Editorial

Halting the trail of blood

THESE are indeed terrible times. Across the country, non-state actors have been shedding blood at will. From the North-East to the South-West and the South-East, a climate of fear and palpitation pervades the country. Appalled by the ceaseless reign of bandits and terrorists of all hues and the seeming impotence of the Nigerian state in arresting the drift, many concerned citizens in different states of the North trooped into the streets last week, calling for a change in the state of affairs. The protests tagged #NorthIsBleeding were specifically marked by demands for an end to incessant killings, abductions and other crimes in the region.

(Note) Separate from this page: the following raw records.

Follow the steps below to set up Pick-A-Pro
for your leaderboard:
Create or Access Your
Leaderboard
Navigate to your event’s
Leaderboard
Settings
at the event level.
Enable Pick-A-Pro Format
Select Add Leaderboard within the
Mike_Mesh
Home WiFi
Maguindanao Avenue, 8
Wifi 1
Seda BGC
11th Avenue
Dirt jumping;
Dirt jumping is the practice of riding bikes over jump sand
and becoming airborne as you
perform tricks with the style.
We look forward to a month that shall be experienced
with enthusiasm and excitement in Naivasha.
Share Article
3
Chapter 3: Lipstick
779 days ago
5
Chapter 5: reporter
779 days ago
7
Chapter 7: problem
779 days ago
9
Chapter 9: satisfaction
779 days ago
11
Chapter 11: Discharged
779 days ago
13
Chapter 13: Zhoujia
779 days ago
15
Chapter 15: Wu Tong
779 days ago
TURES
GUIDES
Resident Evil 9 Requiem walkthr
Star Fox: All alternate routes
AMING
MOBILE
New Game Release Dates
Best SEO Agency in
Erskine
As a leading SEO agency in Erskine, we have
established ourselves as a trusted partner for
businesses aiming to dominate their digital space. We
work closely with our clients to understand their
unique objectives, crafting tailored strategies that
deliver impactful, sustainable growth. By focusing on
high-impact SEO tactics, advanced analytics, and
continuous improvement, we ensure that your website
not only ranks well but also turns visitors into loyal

Indeed, the spokesman of the Coalition of Northern Groups (CNG), the umbrella group behind the protests, Sulaiman Abudulazeez, asked the Federal Government to impose emergency rule on five states. According to him, if President Muhammadu Buhari must succeed, he must improve the number of boots on the ground in the region. This, he said, should be followed by the Federal Government availing itself of available legal windows to impose emergency rule on Niger, Sokoto, Zamfara, Katsina and Kaduna states. Prior to this declaration, the governor of Katsina State, Honourable Aminu Bello Masari, had in fact called for the arming of citizens with weapons to enable them to contain the threats posed by the outlaws. According to him, it was morally wrong for people to submit cheaply to bandits without attempting to defend themselves. On his part, President Buhari held a meeting with the governors of Katsina and Sokoto states over the rising insecurity, with the Katsina governor seeking collaboration among the states in the North-West as a solution to the security challenges.

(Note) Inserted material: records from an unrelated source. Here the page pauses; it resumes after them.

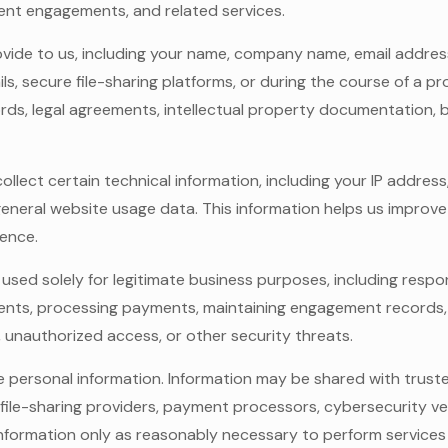
ent engagements, and related services.
ovide to us, including your name, company name, email address
s, secure file-sharing platforms, or during the course of a p
cords, legal agreements, intellectual property documentation,
llect certain technical information, including your IP addres
 general website usage data. This information helps us improve
ence.
 used solely for legitimate business purposes, including respon
lients, processing payments, maintaining engagement records,
d, unauthorized access, or other security threats.
de personal information. Information may be shared with trust
e file-sharing providers, payment processors, cybersecurity 
information only as reasonably necessary to perform services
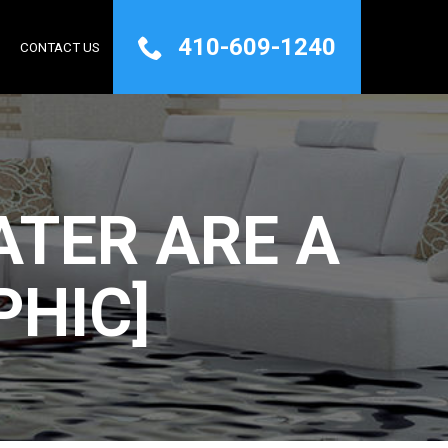
410-609-1240
Q
CONTACT US
TER ARE A
PHIC]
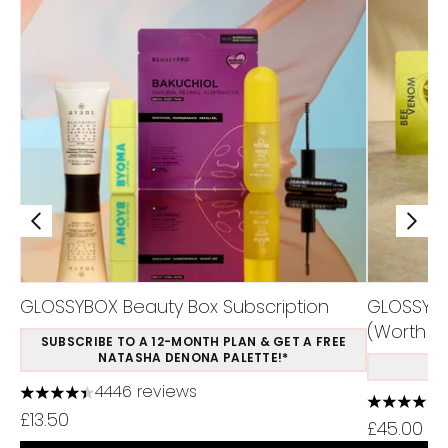
GLOSSYBOX Beauty Box Subscription
GLOSSYBO
(Worth Ov
SUBSCRIBE TO A 12-MONTH PLAN & GET A FREE
NATASHA DENONA PALETTE!*
S
4446 reviews
4.37 stars out of a maximum of 5
4.5 stars 
£13.50
£45.00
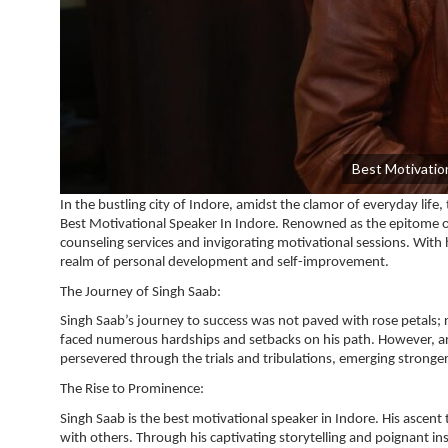
Best Motivation
In the bustling city of Indore, amidst the clamor of everyday life
Best Motivational Speaker In Indore. Renowned as the epitome of 
counseling services and invigorating motivational sessions. With
realm of personal development and self-improvement.
The Journey of Singh Saab:
Singh Saab’s journey to success was not paved with rose petals; 
faced numerous hardships and setbacks on his path. However, ar
persevered through the trials and tribulations, emerging stronge
The Rise to Prominence:
Singh Saab is the best motivational speaker in Indore. His ascen
with others. Through his captivating storytelling and poignant ins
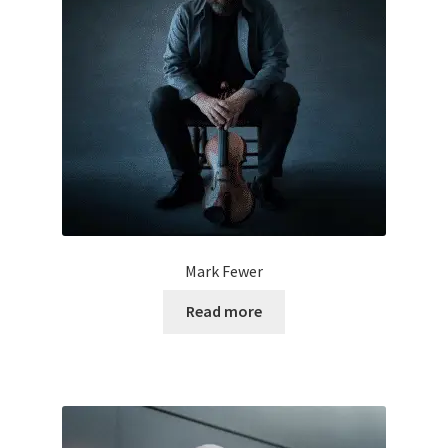
Mark Fewer
Read more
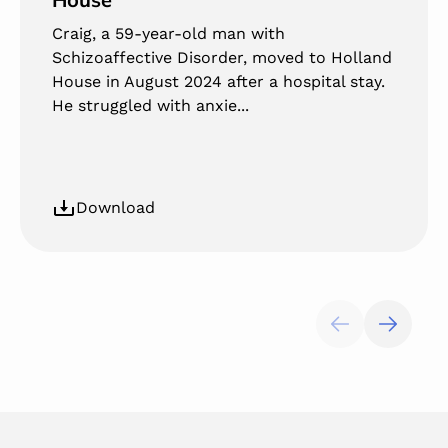
Craig, a 59-year-old man with
Schizoaffective Disorder, moved to Holland
House in August 2024 after a hospital stay.
He struggled with anxie...
Download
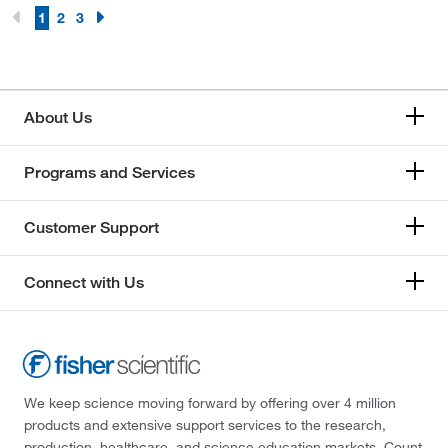
1
2
3
About Us
Programs and Services
Customer Support
Connect with Us
We keep science moving forward by offering over 4 million
products and extensive support services to the research,
production, healthcare, and science education markets. Count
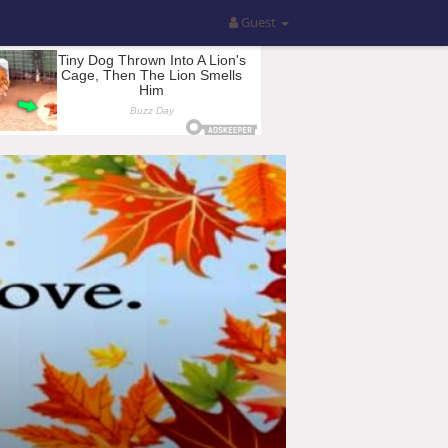
Guest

To say the very least, the ongoing protests over widespread killings in the North, a largely conservative zone, confirm the fact that the situation has become completely intolerable. Sadly, members of the Department of State Services (DSS) and the police chose to go after aggrieved citizens who were ventilating their frustrations in the belief that their government would listen to them. We believe that this is not the way to go in a democracy. Nigeria is not a police state and there is no reason citizens peacefully protesting against threats to their very existence should be harassed, arrested or detained. Rather than going after critics as usual, what the Federal Government needs to do is to assert the legitimacy of the Nigerian state by stopping the outlaws in their tracks.

It is disturbing that the Presidency needs any prodding before bringing to justice, the so-called bandits who have made life a nightmare across the states of the North and in the South. Defying the Nigerian state, these outlaws seize buses on the roads and set the occupants and the buses ablaze. Any of the hapless passengers who tries to escape from the melee is either gunned down or mutilated with a machete. Till today, millions of people remain displaced from their ancestral homesteads, having been uprooted from them by terrorists, and it is nothing short of an outrage that having secured a court order mandating it to do so, the Federal Government is yet to formally declare the so-called bandits who have brought down military aircraft, sacked villages and schools and sent untold numbers of people to their untimely graves as terrorists. What that suggests is that the government is complicit in the endless trail of blood in the land.

To be sure, the tide of bloodshed is a national affair. In the South-East, for instance, the atrocities attributed to members of the Eastern Security Network (ESN) euphemistically dubbed Unknown Gunmen (UGM) are horrendous. Beheading and mutilation of people is routine, as is arson and brigandage. Working with the state governors and re-jigging the security architecture that has enabled these horrors, President Buhari and his men must stop the tide of bloodshed. They must shelve their centralist predilection and embrace state policing. They cannot hope to achieve anything concrete when the loss of human life is as routine as breathing. Barring the civil war, at no time has the country ever witnessed the kind of bloodshed experienced these days.